INSTRUCTIONS TO FOLLOW: Reproduce all records word for word.

▽

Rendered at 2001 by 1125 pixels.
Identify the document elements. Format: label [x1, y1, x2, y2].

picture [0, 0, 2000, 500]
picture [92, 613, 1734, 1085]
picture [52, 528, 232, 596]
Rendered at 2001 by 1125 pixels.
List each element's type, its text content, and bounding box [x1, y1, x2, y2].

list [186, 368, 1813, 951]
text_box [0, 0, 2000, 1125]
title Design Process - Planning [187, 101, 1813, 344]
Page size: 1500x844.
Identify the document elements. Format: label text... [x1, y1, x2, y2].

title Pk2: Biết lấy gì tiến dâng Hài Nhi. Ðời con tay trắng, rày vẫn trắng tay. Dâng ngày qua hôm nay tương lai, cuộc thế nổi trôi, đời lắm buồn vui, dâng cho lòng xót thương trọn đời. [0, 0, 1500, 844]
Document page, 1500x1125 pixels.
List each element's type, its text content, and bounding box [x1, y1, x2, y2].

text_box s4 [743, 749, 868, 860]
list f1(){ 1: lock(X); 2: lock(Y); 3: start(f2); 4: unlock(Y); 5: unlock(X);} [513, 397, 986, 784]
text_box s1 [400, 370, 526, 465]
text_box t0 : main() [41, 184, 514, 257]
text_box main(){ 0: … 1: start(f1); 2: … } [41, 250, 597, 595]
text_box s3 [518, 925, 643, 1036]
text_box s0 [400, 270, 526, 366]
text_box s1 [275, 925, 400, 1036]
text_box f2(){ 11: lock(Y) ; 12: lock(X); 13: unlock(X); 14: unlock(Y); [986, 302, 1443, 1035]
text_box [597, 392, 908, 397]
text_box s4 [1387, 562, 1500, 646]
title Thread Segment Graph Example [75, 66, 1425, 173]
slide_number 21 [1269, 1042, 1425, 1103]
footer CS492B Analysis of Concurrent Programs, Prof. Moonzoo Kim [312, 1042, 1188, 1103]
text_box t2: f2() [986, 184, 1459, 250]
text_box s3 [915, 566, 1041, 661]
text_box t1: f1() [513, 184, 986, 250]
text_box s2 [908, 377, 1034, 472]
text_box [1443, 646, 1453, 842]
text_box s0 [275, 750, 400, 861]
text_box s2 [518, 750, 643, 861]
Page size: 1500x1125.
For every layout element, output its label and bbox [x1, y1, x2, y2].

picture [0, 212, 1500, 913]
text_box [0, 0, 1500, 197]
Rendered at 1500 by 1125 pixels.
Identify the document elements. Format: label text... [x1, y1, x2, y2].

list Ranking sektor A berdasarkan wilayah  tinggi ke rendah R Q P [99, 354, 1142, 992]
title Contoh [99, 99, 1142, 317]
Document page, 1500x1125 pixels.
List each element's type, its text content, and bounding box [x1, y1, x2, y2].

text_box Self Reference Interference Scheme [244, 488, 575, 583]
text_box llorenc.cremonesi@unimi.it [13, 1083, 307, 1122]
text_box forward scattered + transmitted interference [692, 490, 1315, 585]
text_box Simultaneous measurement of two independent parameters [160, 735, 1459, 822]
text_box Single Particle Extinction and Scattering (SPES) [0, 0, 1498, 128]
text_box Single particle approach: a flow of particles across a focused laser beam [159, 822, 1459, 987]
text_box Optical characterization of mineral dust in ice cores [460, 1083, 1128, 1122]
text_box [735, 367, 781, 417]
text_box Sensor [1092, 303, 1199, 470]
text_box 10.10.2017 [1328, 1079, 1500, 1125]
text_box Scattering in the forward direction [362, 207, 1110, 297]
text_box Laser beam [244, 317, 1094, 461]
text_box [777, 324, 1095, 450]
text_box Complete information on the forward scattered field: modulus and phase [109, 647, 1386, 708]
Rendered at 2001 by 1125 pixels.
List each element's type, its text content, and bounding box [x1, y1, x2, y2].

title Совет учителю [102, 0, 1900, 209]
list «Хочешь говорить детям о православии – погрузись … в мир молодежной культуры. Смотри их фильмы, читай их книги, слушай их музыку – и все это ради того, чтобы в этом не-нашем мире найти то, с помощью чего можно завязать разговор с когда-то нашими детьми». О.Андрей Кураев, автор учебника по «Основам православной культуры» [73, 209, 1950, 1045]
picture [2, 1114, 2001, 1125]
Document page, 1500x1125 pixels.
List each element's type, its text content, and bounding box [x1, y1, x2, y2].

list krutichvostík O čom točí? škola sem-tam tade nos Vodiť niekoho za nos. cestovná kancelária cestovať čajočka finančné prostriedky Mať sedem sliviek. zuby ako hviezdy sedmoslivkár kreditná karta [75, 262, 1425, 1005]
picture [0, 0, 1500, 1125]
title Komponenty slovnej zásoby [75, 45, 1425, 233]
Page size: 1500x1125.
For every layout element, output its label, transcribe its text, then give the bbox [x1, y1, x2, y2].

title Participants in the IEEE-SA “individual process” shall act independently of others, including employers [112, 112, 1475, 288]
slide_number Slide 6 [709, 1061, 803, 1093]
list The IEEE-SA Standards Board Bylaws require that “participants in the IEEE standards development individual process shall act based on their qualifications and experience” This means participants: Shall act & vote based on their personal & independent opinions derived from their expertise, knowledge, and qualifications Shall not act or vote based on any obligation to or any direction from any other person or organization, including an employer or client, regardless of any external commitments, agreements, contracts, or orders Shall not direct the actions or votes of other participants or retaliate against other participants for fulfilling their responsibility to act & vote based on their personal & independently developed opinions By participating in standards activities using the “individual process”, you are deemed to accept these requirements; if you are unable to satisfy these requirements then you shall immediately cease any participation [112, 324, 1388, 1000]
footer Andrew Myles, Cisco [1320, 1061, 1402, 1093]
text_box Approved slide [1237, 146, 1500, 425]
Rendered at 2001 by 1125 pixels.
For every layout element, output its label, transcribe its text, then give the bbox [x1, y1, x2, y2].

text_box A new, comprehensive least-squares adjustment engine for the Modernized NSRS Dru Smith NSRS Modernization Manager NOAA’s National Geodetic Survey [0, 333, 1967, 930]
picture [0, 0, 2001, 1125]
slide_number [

△

OUTPUT:
Rendered at 2001 by 1125 pixels.
Identify the document elements. Format: label [x1, y1, x2, y2].

picture [0, 0, 2000, 500]
picture [92, 613, 1734, 1085]
picture [52, 528, 232, 596]
Rendered at 2001 by 1125 pixels.
List each element's type, its text content, and bounding box [x1, y1, x2, y2].

list [186, 368, 1813, 951]
text_box [0, 0, 2000, 1125]
title Design Process - Planning [187, 101, 1813, 344]
Page size: 1500x844.
Identify the document elements. Format: label text... [x1, y1, x2, y2].

title Pk2: Biết lấy gì tiến dâng Hài Nhi. Ðời con tay trắng, rày vẫn trắng tay. Dâng ngày qua hôm nay tương lai, cuộc thế nổi trôi, đời lắm buồn vui, dâng cho lòng xót thương trọn đời. [0, 0, 1500, 844]
Document page, 1500x1125 pixels.
List each element's type, its text content, and bounding box [x1, y1, x2, y2].

text_box s4 [743, 749, 868, 860]
list f1(){ 1: lock(X); 2: lock(Y); 3: start(f2); 4: unlock(Y); 5: unlock(X);} [513, 397, 986, 784]
text_box s1 [400, 370, 526, 465]
text_box t0 : main() [41, 184, 514, 257]
text_box main(){ 0: … 1: start(f1); 2: … } [41, 250, 597, 595]
text_box s3 [518, 925, 643, 1036]
text_box s0 [400, 270, 526, 366]
text_box s1 [275, 925, 400, 1036]
text_box f2(){ 11: lock(Y) ; 12: lock(X); 13: unlock(X); 14: unlock(Y); [986, 302, 1443, 1035]
text_box [597, 392, 908, 397]
text_box s4 [1387, 562, 1500, 646]
title Thread Segment Graph Example [75, 66, 1425, 173]
slide_number 21 [1269, 1042, 1425, 1103]
footer CS492B Analysis of Concurrent Programs, Prof. Moonzoo Kim [312, 1042, 1188, 1103]
text_box t2: f2() [986, 184, 1459, 250]
text_box s3 [915, 566, 1041, 661]
text_box t1: f1() [513, 184, 986, 250]
text_box s2 [908, 377, 1034, 472]
text_box [1443, 646, 1453, 842]
text_box s0 [275, 750, 400, 861]
text_box s2 [518, 750, 643, 861]
Page size: 1500x1125.
For every layout element, output its label and bbox [x1, y1, x2, y2].

picture [0, 212, 1500, 913]
text_box [0, 0, 1500, 197]
Rendered at 1500 by 1125 pixels.
Identify the document elements. Format: label text... [x1, y1, x2, y2].

list Ranking sektor A berdasarkan wilayah  tinggi ke rendah R Q P [99, 354, 1142, 992]
title Contoh [99, 99, 1142, 317]
Document page, 1500x1125 pixels.
List each element's type, its text content, and bounding box [x1, y1, x2, y2].

text_box Self Reference Interference Scheme [244, 488, 575, 583]
text_box llorenc.cremonesi@unimi.it [13, 1083, 307, 1122]
text_box forward scattered + transmitted interference [692, 490, 1315, 585]
text_box Simultaneous measurement of two independent parameters [160, 735, 1459, 822]
text_box Single Particle Extinction and Scattering (SPES) [0, 0, 1498, 128]
text_box Single particle approach: a flow of particles across a focused laser beam [159, 822, 1459, 987]
text_box Optical characterization of mineral dust in ice cores [460, 1083, 1128, 1122]
text_box [735, 367, 781, 417]
text_box Sensor [1092, 303, 1199, 470]
text_box 10.10.2017 [1328, 1079, 1500, 1125]
text_box Scattering in the forward direction [362, 207, 1110, 297]
text_box Laser beam [244, 317, 1094, 461]
text_box [777, 324, 1095, 450]
text_box Complete information on the forward scattered field: modulus and phase [109, 647, 1386, 708]
Rendered at 2001 by 1125 pixels.
List each element's type, its text content, and bounding box [x1, y1, x2, y2].

title Совет учителю [102, 0, 1900, 209]
list «Хочешь говорить детям о православии – погрузись … в мир молодежной культуры. Смотри их фильмы, читай их книги, слушай их музыку – и все это ради того, чтобы в этом не-нашем мире найти то, с помощью чего можно завязать разговор с когда-то нашими детьми». О.Андрей Кураев, автор учебника по «Основам православной культуры» [73, 209, 1950, 1045]
picture [2, 1114, 2001, 1125]
Document page, 1500x1125 pixels.
List each element's type, its text content, and bounding box [x1, y1, x2, y2].

list krutichvostík O čom točí? škola sem-tam tade nos Vodiť niekoho za nos. cestovná kancelária cestovať čajočka finančné prostriedky Mať sedem sliviek. zuby ako hviezdy sedmoslivkár kreditná karta [75, 262, 1425, 1005]
picture [0, 0, 1500, 1125]
title Komponenty slovnej zásoby [75, 45, 1425, 233]
Page size: 1500x1125.
For every layout element, output its label, transcribe its text, then give the bbox [x1, y1, x2, y2].

title Participants in the IEEE-SA “individual process” shall act independently of others, including employers [112, 112, 1475, 288]
slide_number Slide 6 [709, 1061, 803, 1093]
list The IEEE-SA Standards Board Bylaws require that “participants in the IEEE standards development individual process shall act based on their qualifications and experience” This means participants: Shall act & vote based on their personal & independent opinions derived from their expertise, knowledge, and qualifications Shall not act or vote based on any obligation to or any direction from any other person or organization, including an employer or client, regardless of any external commitments, agreements, contracts, or orders Shall not direct the actions or votes of other participants or retaliate against other participants for fulfilling their responsibility to act & vote based on their personal & independently developed opinions By participating in standards activities using the “individual process”, you are deemed to accept these requirements; if you are unable to satisfy these requirements then you shall immediately cease any participation [112, 324, 1388, 1000]
footer Andrew Myles, Cisco [1320, 1061, 1402, 1093]
text_box Approved slide [1237, 146, 1500, 425]
Rendered at 2001 by 1125 pixels.
For every layout element, output its label, transcribe its text, then give the bbox [x1, y1, x2, y2].

text_box A new, comprehensive least-squares adjustment engine for the Modernized NSRS Dru Smith NSRS Modernization Manager NOAA’s National Geodetic Survey [0, 333, 1967, 930]
picture [0, 0, 2001, 1125]
slide_number [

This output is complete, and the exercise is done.